EXTRACT =

________________

MVAC Team

The MVAC Team (Mucosal Vaccine and Challenge) is led by Johns Hopkins School of Public Health Assistant Professor and CIR faculty member Dr. Kawsar Talaat. It conducts investigational vaccine studies for ETEC, Shigella, Cholera, Ebola and Influenza as well as challenge studies.  Learn more about the diseases they study by clicking on the links below.

Seasonal Influenza (Flu)

Seasonal Influenza (more commonly known as Flu), is a contagious respiratory illness that primarily infects the nose and throat and is caused by three virus types in humans (influenza A, B, and C). Influenza infection sickens some people more than others depending on age and health status. On average, seasonal flu causes 50-60 million infections and illnesses, 25 million physician visits, 200,000 hospitalizations and 36,000 deaths each year in the United States alone.

ETEC (Enterotoxigenic Escherichia Coli)

________________

(Page-level text extractions)
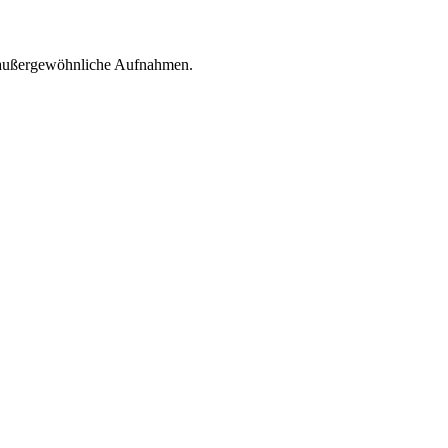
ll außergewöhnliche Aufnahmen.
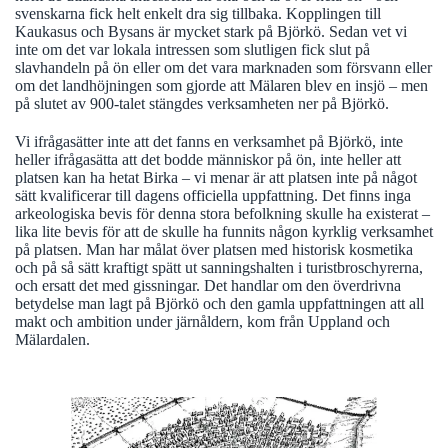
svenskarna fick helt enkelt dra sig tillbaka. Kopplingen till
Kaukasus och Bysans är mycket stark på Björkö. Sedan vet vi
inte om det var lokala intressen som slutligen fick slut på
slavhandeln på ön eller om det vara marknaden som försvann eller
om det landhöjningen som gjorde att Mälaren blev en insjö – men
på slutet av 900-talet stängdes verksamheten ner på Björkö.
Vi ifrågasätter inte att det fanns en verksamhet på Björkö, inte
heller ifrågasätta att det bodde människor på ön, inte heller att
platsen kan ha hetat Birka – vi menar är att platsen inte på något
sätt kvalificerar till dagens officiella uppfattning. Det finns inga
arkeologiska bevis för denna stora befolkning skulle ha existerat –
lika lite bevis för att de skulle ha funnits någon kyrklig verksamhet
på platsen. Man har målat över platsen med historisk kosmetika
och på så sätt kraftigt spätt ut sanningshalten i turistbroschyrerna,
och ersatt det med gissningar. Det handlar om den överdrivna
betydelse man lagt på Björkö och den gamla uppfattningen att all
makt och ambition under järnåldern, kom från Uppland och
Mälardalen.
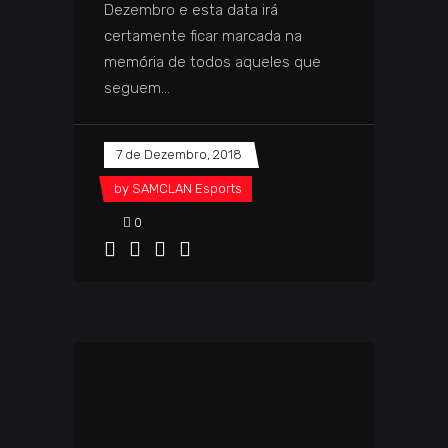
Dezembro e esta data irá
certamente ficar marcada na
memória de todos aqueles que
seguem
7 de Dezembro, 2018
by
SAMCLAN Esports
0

________________

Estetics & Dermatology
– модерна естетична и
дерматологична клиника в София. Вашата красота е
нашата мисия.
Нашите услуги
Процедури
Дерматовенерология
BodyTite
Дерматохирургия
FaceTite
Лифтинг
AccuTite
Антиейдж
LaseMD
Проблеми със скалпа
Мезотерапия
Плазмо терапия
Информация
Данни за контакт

________________

Answer these questions from the MVAC Team text:
1. Who leads the MVAC Team?
2. How many virus types cause seasonal influenza in humans?
3. On average, how many deaths does seasonal flu cause each year in the United States?
The items play no part in the work here.

1. Dr. Kawsar Talaat
2. Three (influenza A, B, and C)
3. 36,000